Only 38% of U.S. households have the income necessary to afford a home, down from 57% in 2020.
Mortgage rates have increased significantly, doubling monthly housing costs for many people.
The least affordable areas include San Jose, San Francisco, Honolulu, Los Angeles, and San Diego.
The share of first-time home buyers has dropped to 21%, the lowest on record.
A national home shortfall of about 1.5 million is a significant issue affecting housing costs.
High mortgage rates have had a greater impact on affordability than rising house prices.
Costco has taken legal action against the U.S. government, aiming for a full refund of tariffs if the Supreme Court rules against President Trump's authority to impose them. The case challenges Trump's use of emergency powers under the International Emergency Economic Powers Act. Earlier courts have already decided that Trump overstepped his authority, but the Supreme Court will have the final say.
Key Facts
Costco filed a lawsuit to get a refund on tariffs if the Supreme Court rules against President Trump's authority.
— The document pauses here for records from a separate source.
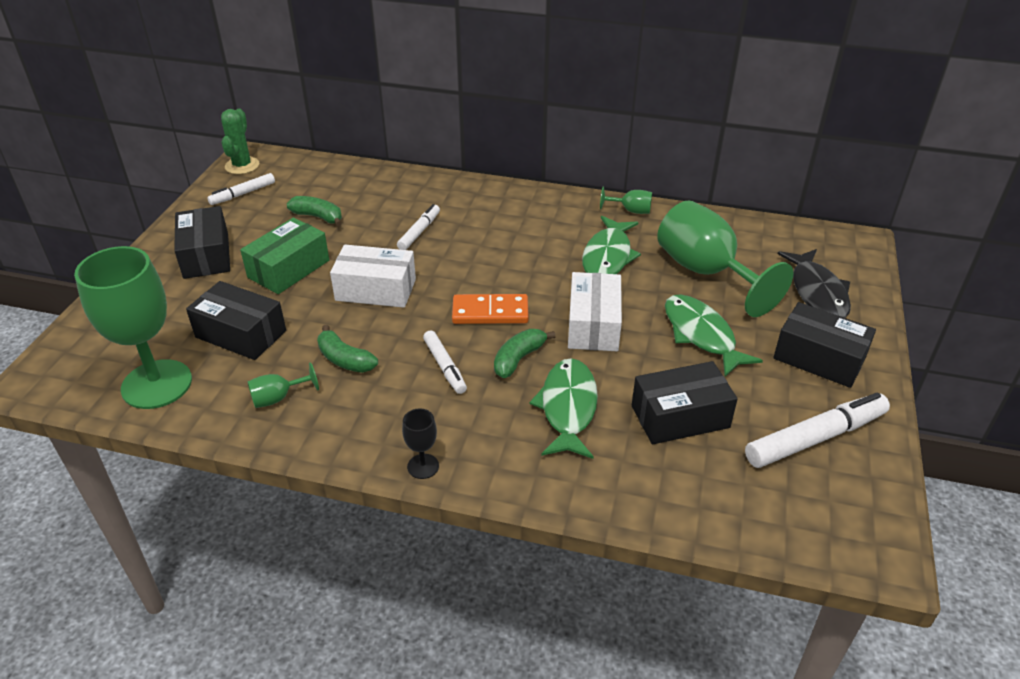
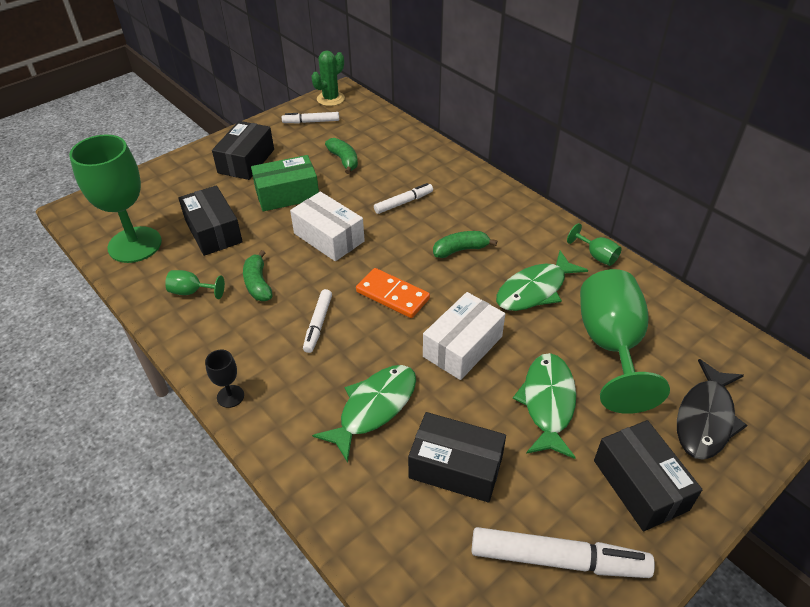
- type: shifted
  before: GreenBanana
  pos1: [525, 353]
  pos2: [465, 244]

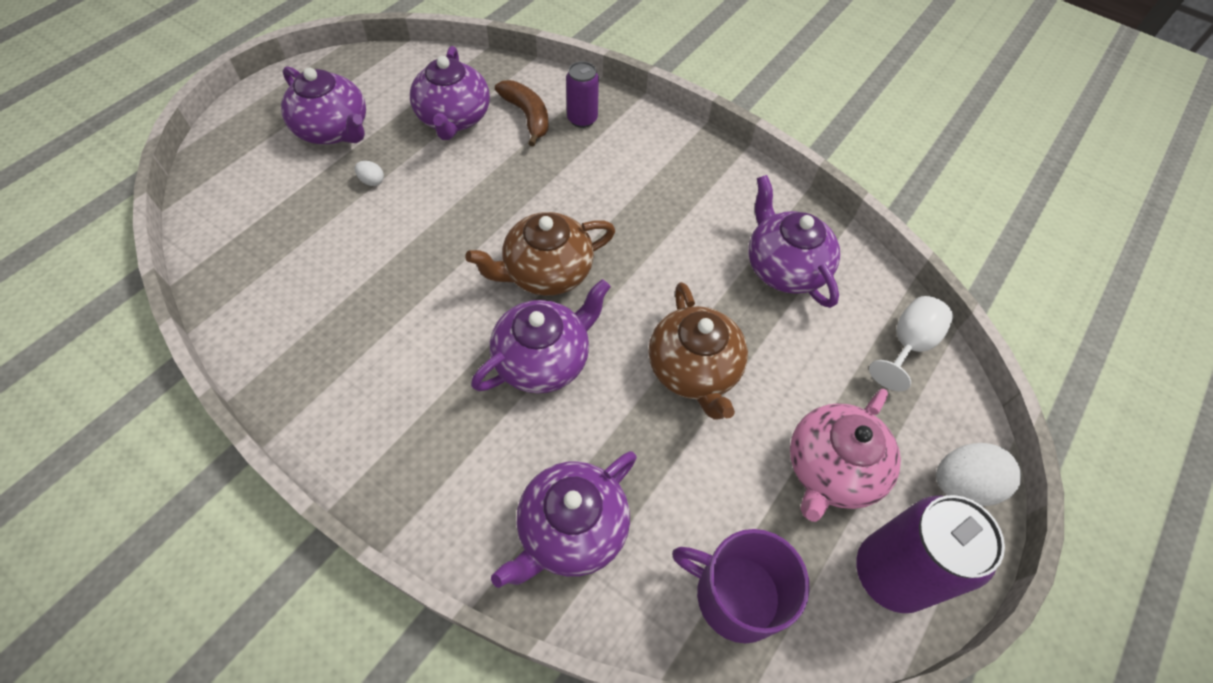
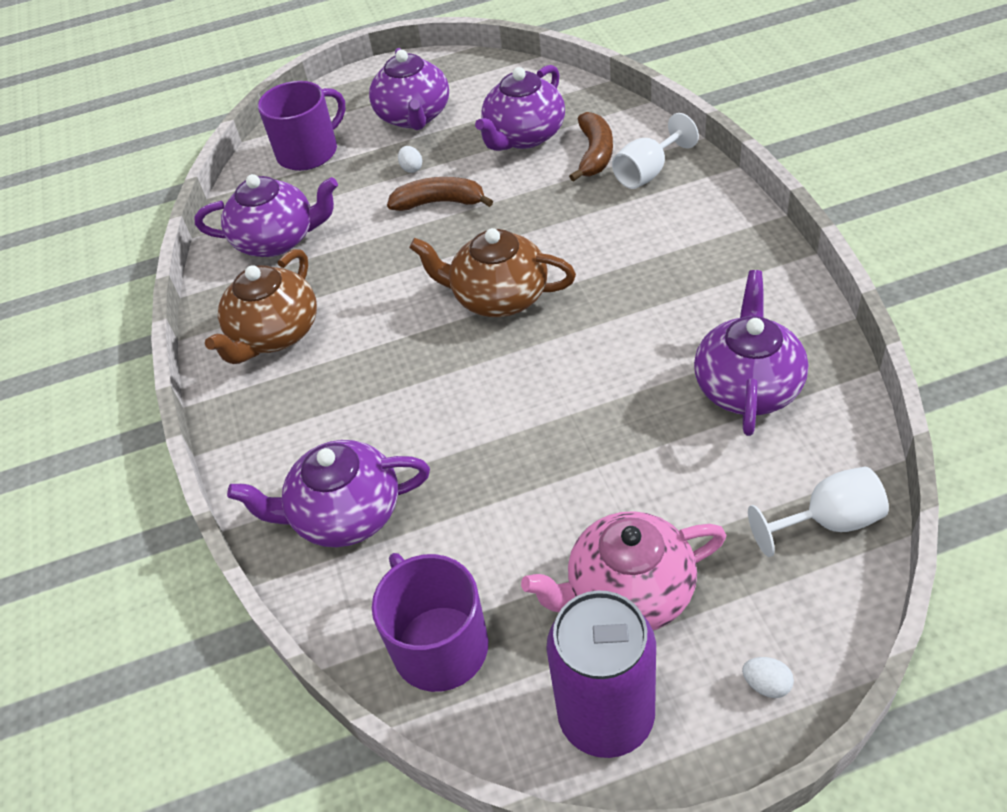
- type: swapped
  before: PurpleCan
  after: WhiteGoblet
  pos1: [582, 94]
  pos2: [655, 151]
- type: shifted
  before: PurpleTeapot
  pos1: [541, 336]
  pos2: [266, 215]
- type: shifted
  before: BrownTeapot
  pos1: [698, 351]
  pos2: [261, 306]
- type: scaled
  before: WhiteEgg
  pos1: [978, 474]
  pos2: [768, 677]
  scale: 0.48
- type: new
  after: PurpleMug
  pos2: [301, 126]
- type: new
  after: BrownBanana
  pos2: [440, 194]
The lawsuit claims the tariffs are illegal because they were imposed without Congress's approval.
Lower courts have previously ruled that Trump's use of emergency powers for tariffs was unlawful.
Trade data shows importers, including Costco, have paid around $90 billion in these tariffs.
Costco filed the suit before a December 2025 deadline to ensure a chance to recover the funds.
The Supreme Court justices have shown doubt about the president's authority to impose tariffs without congressional approval.
President Trump argues that emergency powers allow him to impose global tariffs.
The Trump administration says overturning the tariffs could limit negotiation abilities and result in financial losses to the treasury.